Véronique OVALDE & Johann SFAR : A cause de la vie : (Ed Flammarion)
C’est un conte moderne qui se déroule en 1984 à Paris dans un immeuble où habitent deux adolescents Nathalie et Eugène, que leur différence avec les autres enfants va rapprocher : Nathalie, qui s’est rebaptisée « sucre de pastèque » s’ennuie avec les enfants de son âge tous nuls selon elle et Eugène dont les autres se moquent parce qu’il bégaie
Leur rencontre se fait autour d’une pompe à vélo qu’Eugène vient demander à sa voisine, il est subjugué par cette grande fille si sûre d’elle et elle pense retrouver le chevalier de ses lectures dont le bégaiement devient un » intéressant maléfice ». Elle décide de lui imposer des épreuves comme dans l’amour courtois au terme desquelles le chevalier pourra obtenir les faveurs de la dame. Eugène obéit et remporte vaillamment trois épreuves mais « à cause de la vie », les choses ne se passent pas comme dans les livres.
Au-delà d’un conte moderne, de nombreux problèmes actuels sont évoqués : difficultés des rapports entre enfants, entre adultes, le poids des préjugés mais toujours avec légèreté et humour
L’originalité vient également de la bande dessinée qui n’est pas seulement illustrative mais qui, par ses couleurs, ses personnages attachants et peu conventionnels donne, avec humour, une lecture complémentaire du roman.
Tous ces éléments font de « A cause de la vie », roman doublé d’une BD, une œuvre originale et d’une très grande richesse.

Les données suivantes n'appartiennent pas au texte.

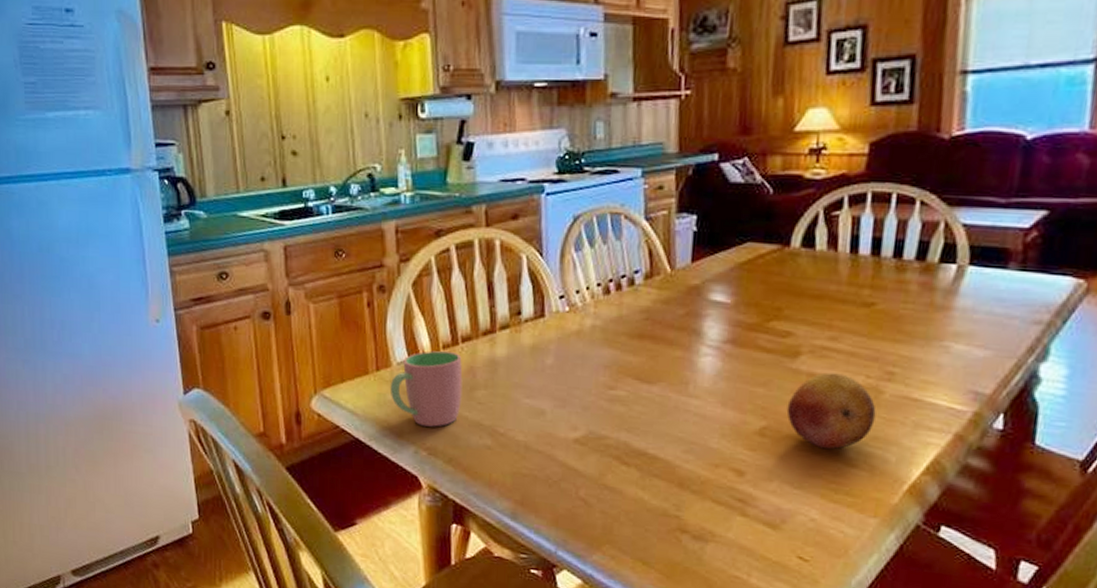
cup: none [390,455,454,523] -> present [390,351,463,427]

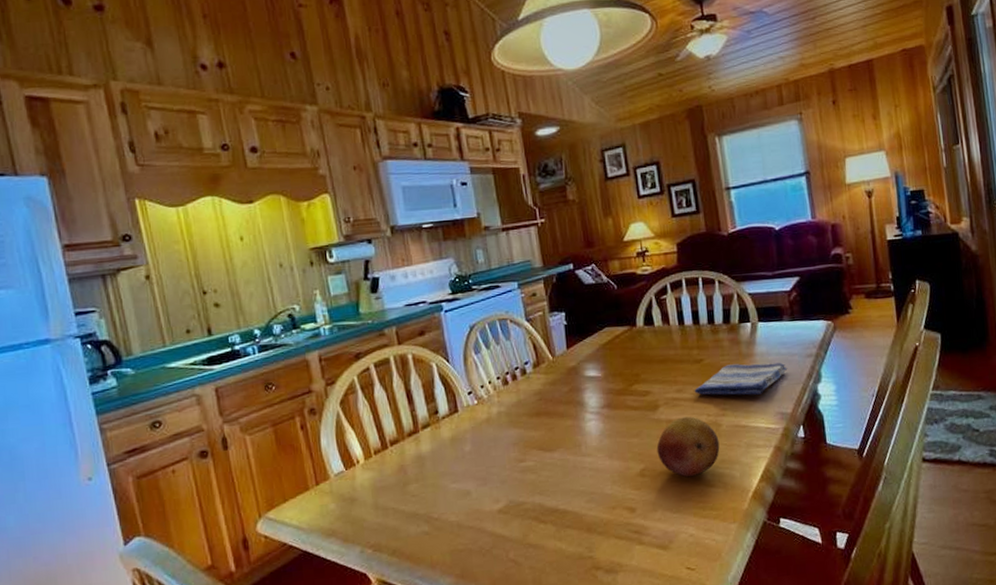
cup: present [390,351,463,427] -> none [330,456,398,527]
dish towel: none [854,316,1000,363] -> present [694,362,788,395]

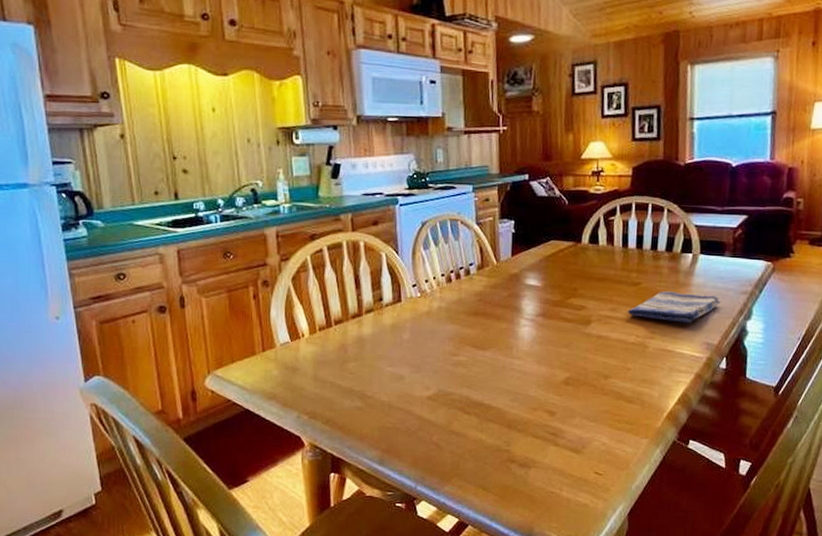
fruit: present [656,416,720,477] -> none [583,335,644,391]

Jeanne BENAMEUR : L’enfant qui (Ed Actes Sud)
C’est l’enfant qui, depuis le départ de sa mère marche dans la forêt avec son fidèle compagnon, un chien que nul ne voit mais qui le guide et le protège. C’est l’enfant dont le père a mal aimé la mère, la femme à la jupe rouge délavée rencontrée un jour de marché à bestiaux et qui lui a lu les lignes de la main. La femme qui a toujours marché sur les routes. La femme qui a expliqué à l’enfant ,dans sa langue incompréhensible pour les autres, la maison de l’à-pic. Cette maison qu’il faut atteindre, cette maison au fond de chaque être, cette maison d’où il faudra redescendre sans peur pour reprendre la marche de la vie.
C’est l’enfant dont la grand-mère n’a jamais su ni voulu communiquer avec la mère, cette grand-mère violée dans sa jeunesse qui affronte sa blessure profonde et désormais relève la tête.
C’est l’enfant dont le père a perdu sa liberté le jour où il a giflé la mère, cette liberté insoutenable au village, cette liberté qui est la vie et que le père n’a pas vécue.
C’est l’enfant qui a entendu sa mère parler de grande ville, de bateau, de mât. C’est l’enfant qui, sans parler, a su retenir les noms innombrables enfouis à jamais, la langue qui appartient à tous, la langue de l’enfant, la mère, le père, la grand-mère. La langue de l’univers.
Un nouveau petit bijou d’écriture de Jeanne Benameur, plein de beauté, de poésie, d’imaginaire mais aussi d’une violente réalité.
Un livre d’espérance porté par l’enfant qui marche vers la liberté, vers son horizon lointain. Magnifique.
Denis BENEICH : D’accord (Ed Actes Sud)
Dans ce petit livre de seulement 95 pages, l’auteur parle à la première personne.Il se souvient des coups de gueule fréquents et souvent incohérents de son père.
Il lui rend visite dans sa maison de retraite et y a emmené son fils.
Le père a débranché d’avec le monde qui l’entoure. Encore quelques ruades verbeuses dans lesquelles il cherche ses mots et son souffle. Le fils a un contact plus facile avec le grand père.
En repartant ils tombent sur une vieille dame en roue libre qui semble s’enfuir en robe de chambre … et le récit devient moins sinistre ….
Avec une écriture d’une étonnante justesse l’auteur raconte une histoire totalement contemporaine, malheureusement banale.
A lire de préférence avant le quatrième âge !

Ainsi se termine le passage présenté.